All players really want out of Sonic is a sense of speed, good platforming, and a fun game. Sonic Generations had all of that. It did not have an obtrusive overworld. It did not have an obtrusive storyline. It did not have six billion playable characters. Mario continues on his happy mustachioed way by sticking with what has worked for him in 3D for two decades now. Those are simple, inventive games that can keep players entertained with every new release. Most Mario characters do not even have dialog. Sonic needs to shut up, give up on the “radical” re-designs, and just make fun games first.
Sonic Generations was not perfect.

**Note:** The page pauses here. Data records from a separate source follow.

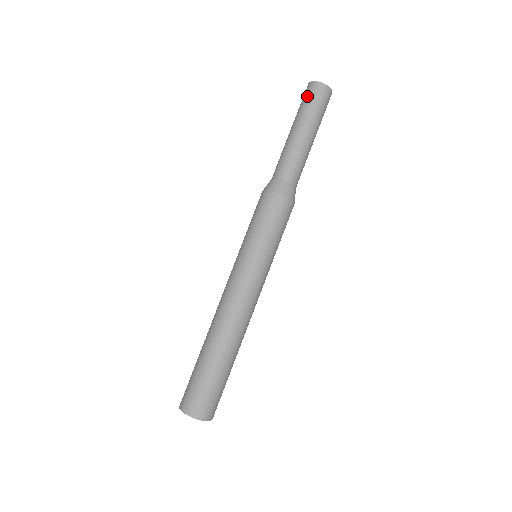
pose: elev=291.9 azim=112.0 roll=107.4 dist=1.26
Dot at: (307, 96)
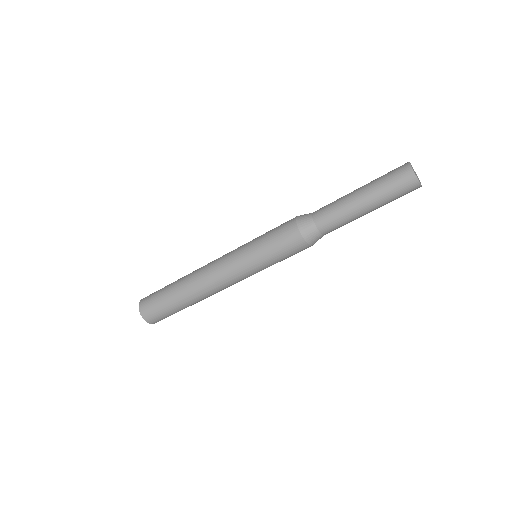
Dot at: (393, 171)
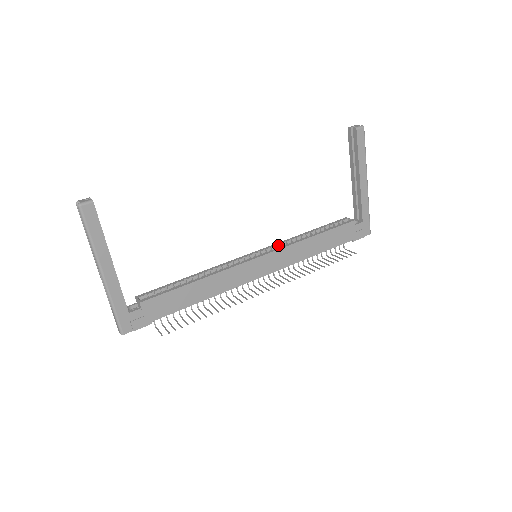
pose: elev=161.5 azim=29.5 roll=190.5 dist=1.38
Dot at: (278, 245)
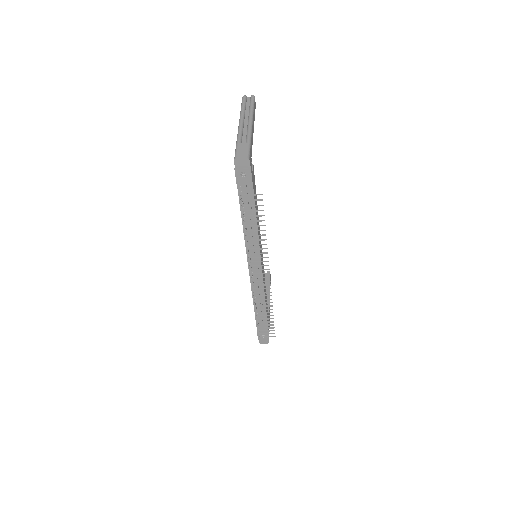
Dot at: occluded
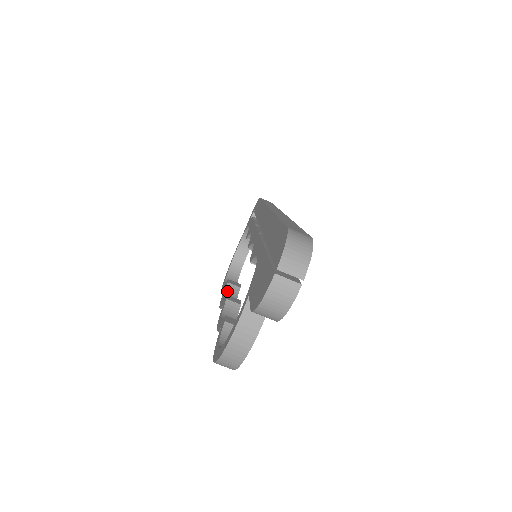
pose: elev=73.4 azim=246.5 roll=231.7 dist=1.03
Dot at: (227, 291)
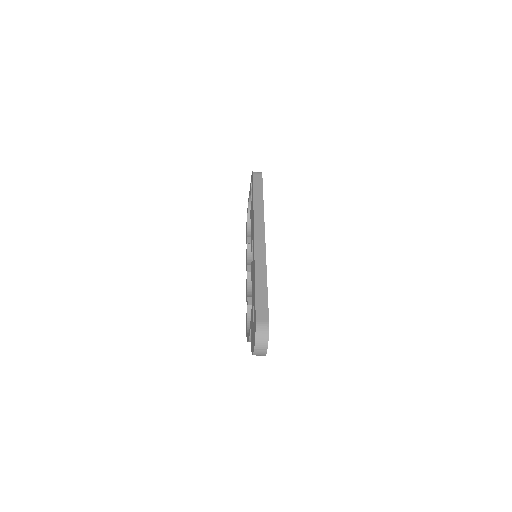
Dot at: (248, 250)
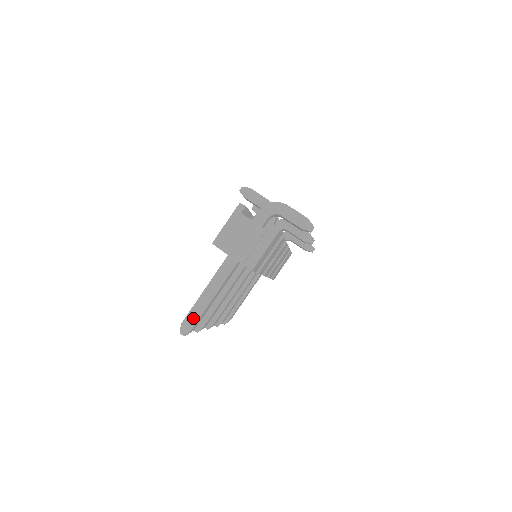
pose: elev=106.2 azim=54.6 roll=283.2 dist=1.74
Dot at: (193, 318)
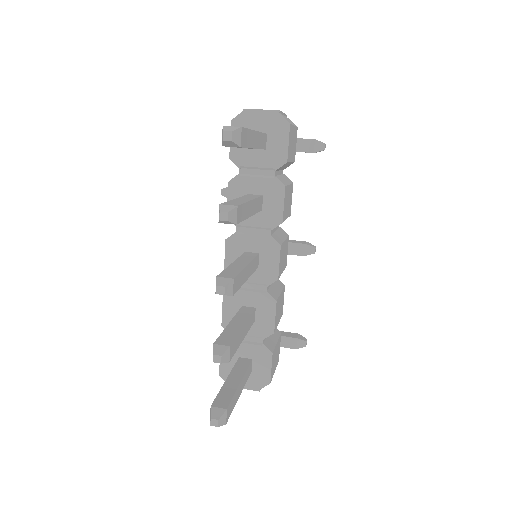
Dot at: occluded
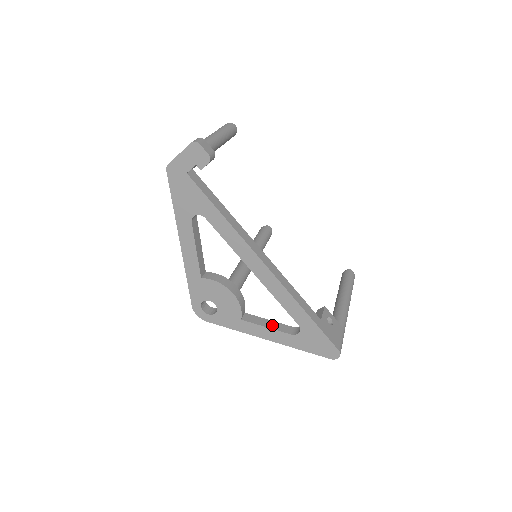
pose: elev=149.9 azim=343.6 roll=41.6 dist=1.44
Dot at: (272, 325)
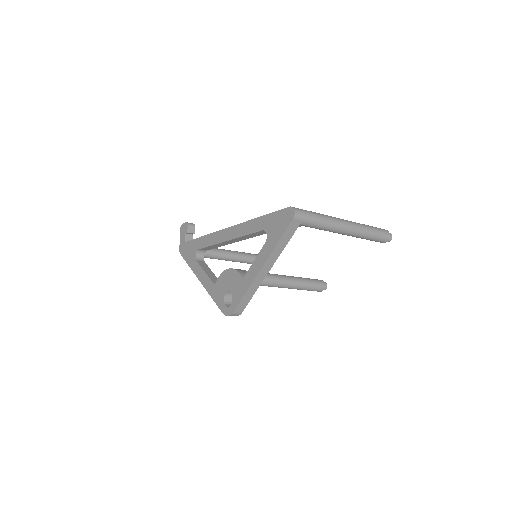
Dot at: occluded
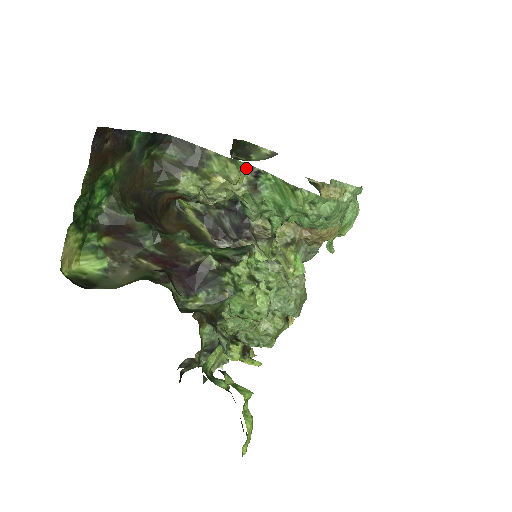
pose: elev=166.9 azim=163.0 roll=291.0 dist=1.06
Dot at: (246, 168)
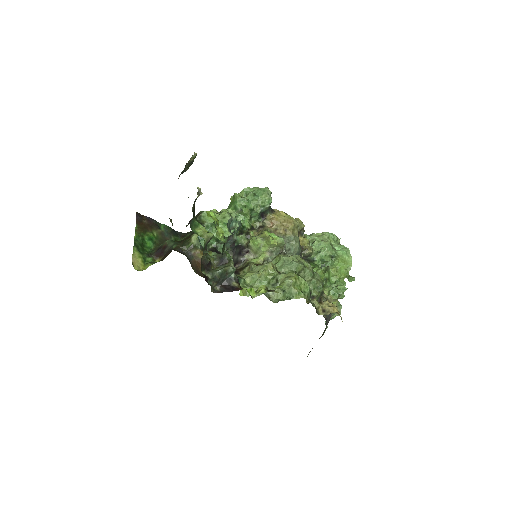
Dot at: occluded
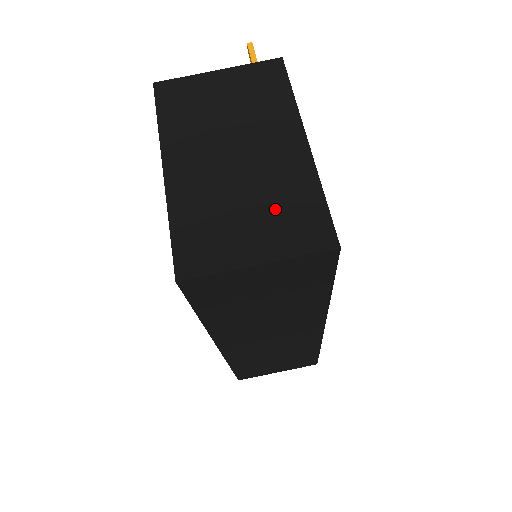
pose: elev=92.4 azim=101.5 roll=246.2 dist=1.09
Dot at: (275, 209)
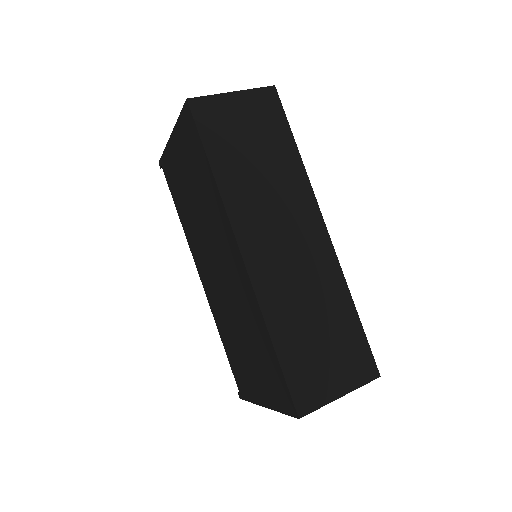
Dot at: occluded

It had to rely on a lot of Quick Time Events and scripted sequences to simulate 3D running. There is iteration to be done here, improvements to be made. Maybe after a nice long break to make fans miss Sonic again, Sega can come back and win them over with a game that just… works.

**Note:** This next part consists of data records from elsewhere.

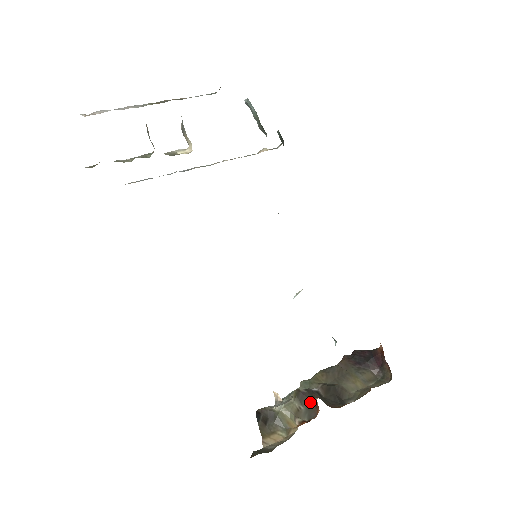
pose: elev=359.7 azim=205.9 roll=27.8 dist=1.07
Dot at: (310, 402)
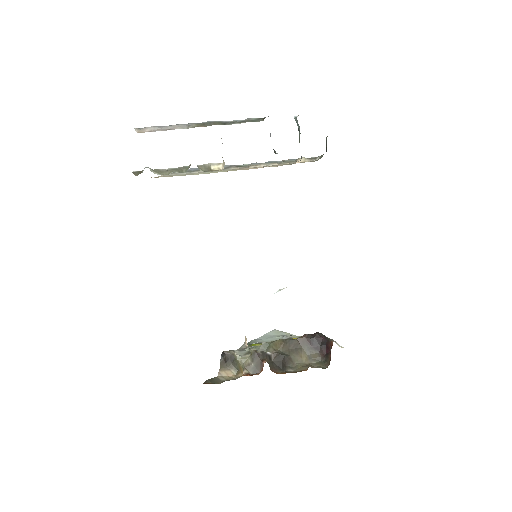
Dot at: (260, 362)
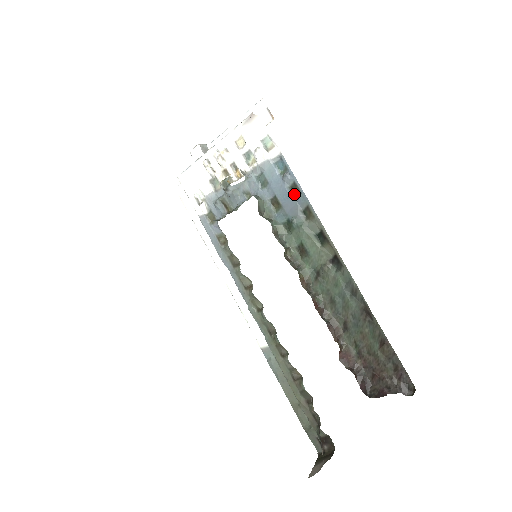
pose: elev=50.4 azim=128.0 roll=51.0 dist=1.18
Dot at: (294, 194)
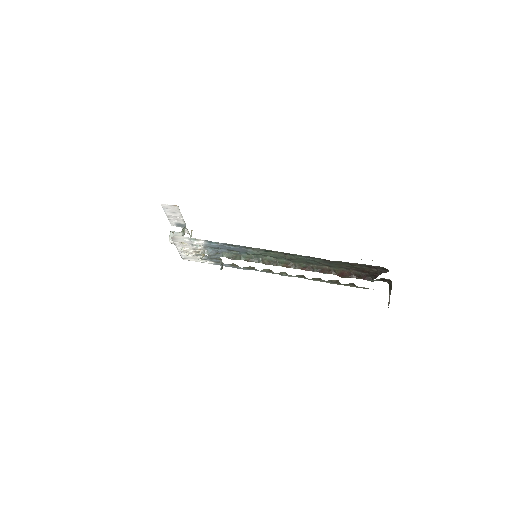
Dot at: (233, 246)
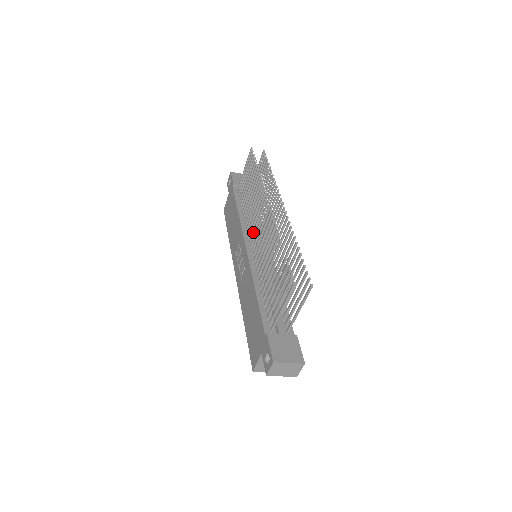
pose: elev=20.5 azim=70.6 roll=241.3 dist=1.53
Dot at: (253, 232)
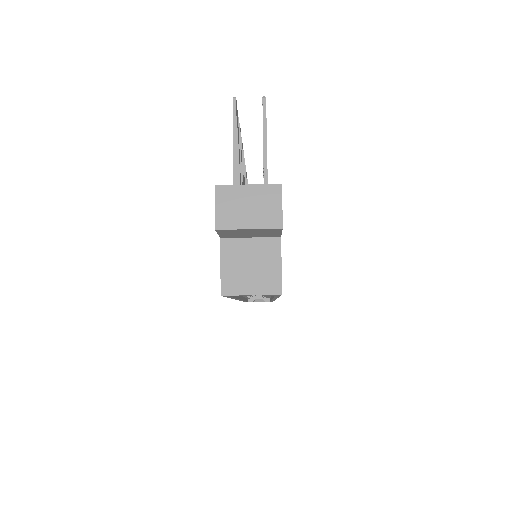
Dot at: occluded
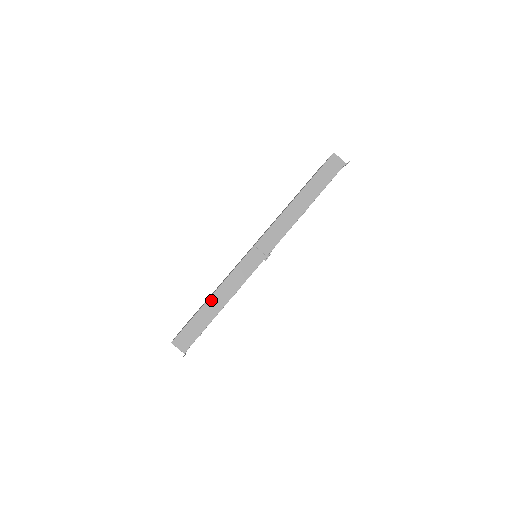
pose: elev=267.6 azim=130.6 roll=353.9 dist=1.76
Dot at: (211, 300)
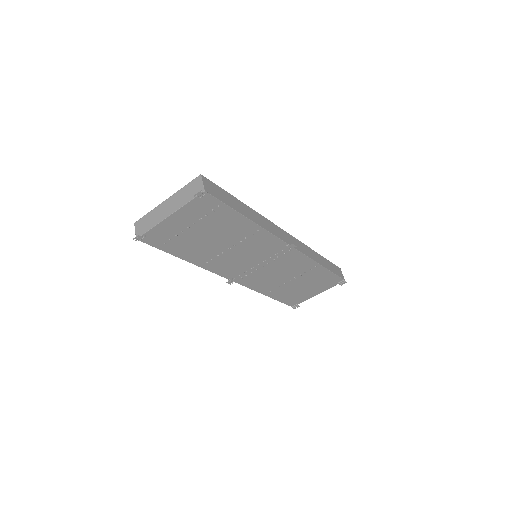
Dot at: (245, 206)
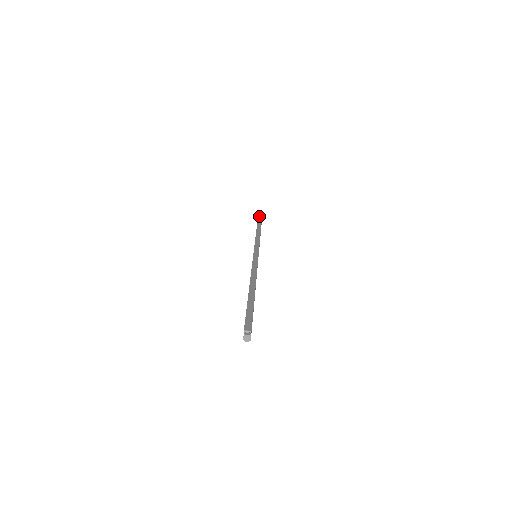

Even while fans have waited an eternity for Kingdom Hearts III, Square Enix has already exhausted the Kingdom Hearts formula. While the wait for the next numbered installment has been interminable, Square Enix has released side games on everything from the DS, 3DS, PSP, and mobile. If you’ve been playing along, that means you’ve now visited Agrabah from Aladdin five times, each time using the same Keyblade, shooting the same Fire spell, and fighting the same Jafar. This series remains stuck in 2002 while constantly adding more and more complicated plot points. If you have not played the HD re-releases to catch up you will be hopelessly lost when Kingdom Hearts III comes along.
That is not to say that Kingdom Hearts has not had great gameplay. These have been quality games that have mixed together the cuteness of Disney with the baroque weirdness of Final Fantasy. But the games have also remained generally stuck on a treadmill of similar gameplay since the beginning. Extraneous details like Drive Forms, Summons, Cards, Panel Systems, and Pokemon-esque allies have come and gone. But ultimately Kingdom Hearts still has the same old button mashy combat and floaty jumps. While action RPGs have grown industry-wide to focus on dodging, parries, and real skill, Kingdom Hearts is still a game of flash and glitz. Ultimately the only thing new to Kingdom Hearts III is an unnecessary sheen of modern graphics. What we have seen of the gameplay itself looks like it could have worked on the PlayStation 2.
In 2016 the sheer maddening complexity of the Kingdom Hearts series storyline is doing nobody any favors. Between Heartless, Nobodies, Unversed, Dream Eaters, and who knows what else, the cosmology of this universe is too difficult to follow. Weirdness does not equal good writing – this is a lesson Square Enix in general needs to learn. Kingdom Hearts III needs to complete the now long-overdue arc with Xehanort and try to get the series back to a simpler character-driven place. The Sora, Riku, Kairi friendship has been the emotional center of this series for years. It is unfortunate that it has been lost in the sea of clones, time travel, and nonsense. It would help if the series could also find a place again for its Disney movies other than as filler between all the Organization XIII business.